Real-time solar wind forecasting: Capabilities and challenges

• Published in: Journal of atmospheric and solar-terrestrial physics Vol. 69; no. 1; pp. 109 - 115
• Main Authors: Fry, C.D., Detman, T.R., Dryer, M., Smith, Z., Sun, W., Deehr, C.S., Akasofu, S.-I., Wu, C.-C., McKenna-Lawlor, S.

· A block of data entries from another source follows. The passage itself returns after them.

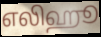
எலிஹூ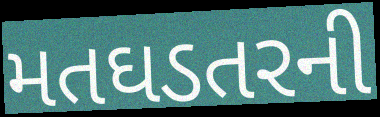
મતઘડતરની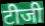
टीजी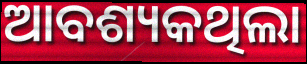
ଆବଶ୍ୟକଥିଲା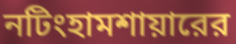
নটিংহামশায়ারের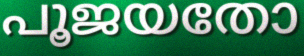
പൂജയതോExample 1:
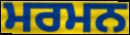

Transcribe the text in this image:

ਮਰਮਨ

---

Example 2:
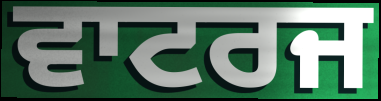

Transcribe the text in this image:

ਵਾਟਰਜ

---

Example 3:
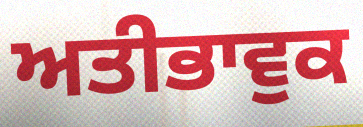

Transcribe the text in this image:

ਅਤੀਭਾਵੁਕ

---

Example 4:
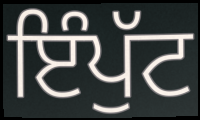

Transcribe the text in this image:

ਇੰਪੁੱਟ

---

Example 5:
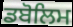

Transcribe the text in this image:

ਡਬੋਲਿਮ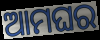
ଆମଘରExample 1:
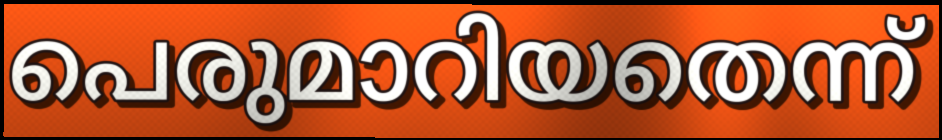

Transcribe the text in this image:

പെരുമാറിയതെന്ന്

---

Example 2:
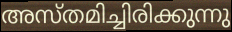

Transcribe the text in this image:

അസ്തമിച്ചിരിക്കുന്നു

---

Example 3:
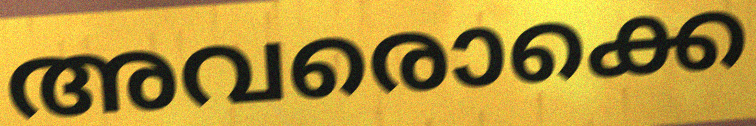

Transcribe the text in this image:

അവരൊക്കെ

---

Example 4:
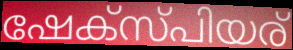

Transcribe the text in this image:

ഷേക്സ്പിയര്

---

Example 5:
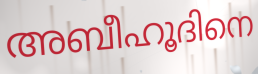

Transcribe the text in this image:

അബീഹൂദിനെ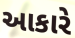
આકારે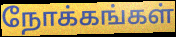
நோக்கங்கள்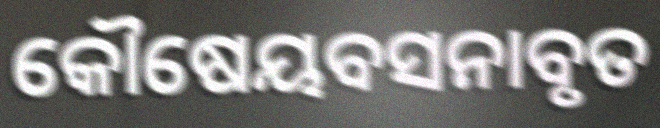
କୌଷେୟବସନାବୃତ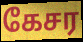
கேசர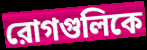
রোগগুলিকেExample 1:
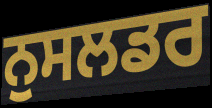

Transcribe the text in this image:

ਨੁਸਲਡਰ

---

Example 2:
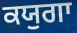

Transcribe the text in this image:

ਕਯੁਗਾ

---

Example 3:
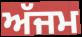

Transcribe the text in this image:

ਅੱਜਮ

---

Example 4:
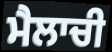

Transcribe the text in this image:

ਮੈਲਾਚੀ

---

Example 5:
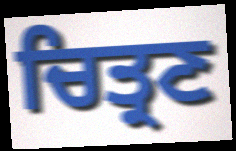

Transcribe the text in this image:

ਚਿਤ੍ਰਣ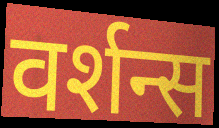
वर्शन्स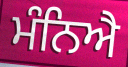
ਮੰਨਿਐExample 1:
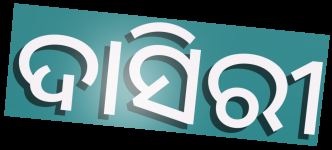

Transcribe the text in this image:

ଦାସିରୀ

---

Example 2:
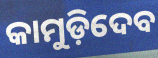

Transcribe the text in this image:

କାମୁଡ଼ିଦେବ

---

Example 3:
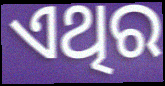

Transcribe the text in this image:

ଏଥିର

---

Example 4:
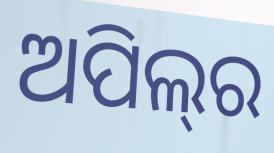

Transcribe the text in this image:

ଅପିଲ୍‌ର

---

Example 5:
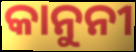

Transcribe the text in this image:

କାନୁନୀ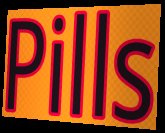
PillsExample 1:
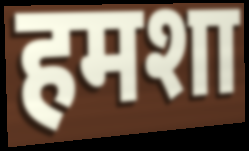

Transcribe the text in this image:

हमशा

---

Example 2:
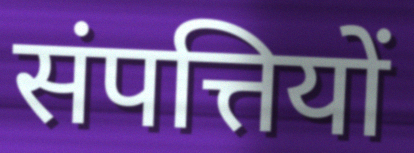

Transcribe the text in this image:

संपत्तियों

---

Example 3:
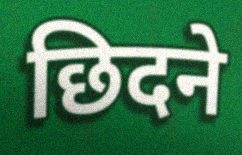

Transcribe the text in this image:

छिदने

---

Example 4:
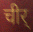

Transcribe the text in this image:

चीर्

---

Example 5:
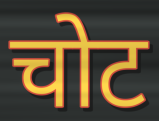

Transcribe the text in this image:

चोट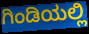
ಗಿಂಡಿಯಲ್ಲಿ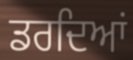
ਡਰਦਿਆਂ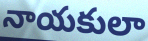
నాయకులా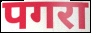
पगराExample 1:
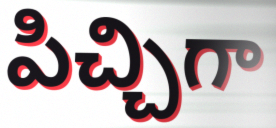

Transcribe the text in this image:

పిచ్చిగా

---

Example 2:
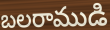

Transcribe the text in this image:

బలరాముడి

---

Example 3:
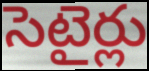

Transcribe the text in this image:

సెటైర్లు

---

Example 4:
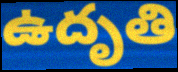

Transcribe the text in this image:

ఉదృతి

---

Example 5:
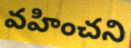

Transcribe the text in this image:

వహించని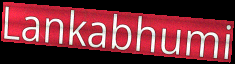
LankabhumiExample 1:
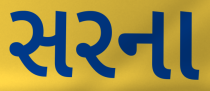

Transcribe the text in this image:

સરના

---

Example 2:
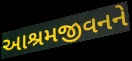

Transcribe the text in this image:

આશ્રમજીવનને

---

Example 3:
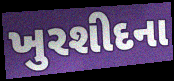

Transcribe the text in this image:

ખુરશીદના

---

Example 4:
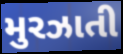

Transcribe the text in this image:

મુરઝાતી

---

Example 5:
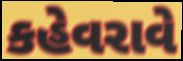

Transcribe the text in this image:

કહેવરાવેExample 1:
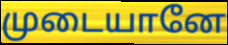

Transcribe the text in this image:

• Format: Journal Article Conference Proceeding
• Language: English
• Published: Oxford Elsevier Ltd 01.02.2007; Elsevier
• Subjects: Earth, ocean, space; Exact sciences and technology; External geophysics; Forecasting; Interplanetary shock; Physics of the high neutral atmosphere; Physics of the ionosphere; Physics of the magnetosphere; Solar wind; Space weather; Space weather; Interplanetary shock; Solar wind; Forecasting; Interplanetary magnetic field; Uncertainty; Weather forecast; solar system; kinematics; Forecast model; Modeling; Real time system; Interplanetary shock wave; solar wind; Heliosphere; Mars; Physical parameter; three-dimensional models; Geomagnetic activity
• ISSN: 1364-6826; 1879-1824
• DOI: 10.1016/j.jastp.2006.07.024

A user-friendly, real-time, observation-driven system for forecasting solar wind and interplanetary magnetic field conditions is described. The forecast system presently uses the Hakamada–Akasofu–Fry (version 2) kinematic solar wind model to predict, in real-time, solar wind conditions in the heliosphere, including at the location of Mars, and beyond. Properly characterizing and predicting this region of the space environment are essential steps towards improving the accuracy of “downstream” space weather models used to forecast the space radiation environment and geomagnetic activity. Representative modeling results are presented and the conclusion is made that uncertainty in determining the physical parameters needed for model inputs from real-time solar observations is the biggest factor limiting the accuracy of solar wind models used for space weather analysis and prediction. Future directions include extending the forecast system via a hybrid approach to include 3D MHD modeling.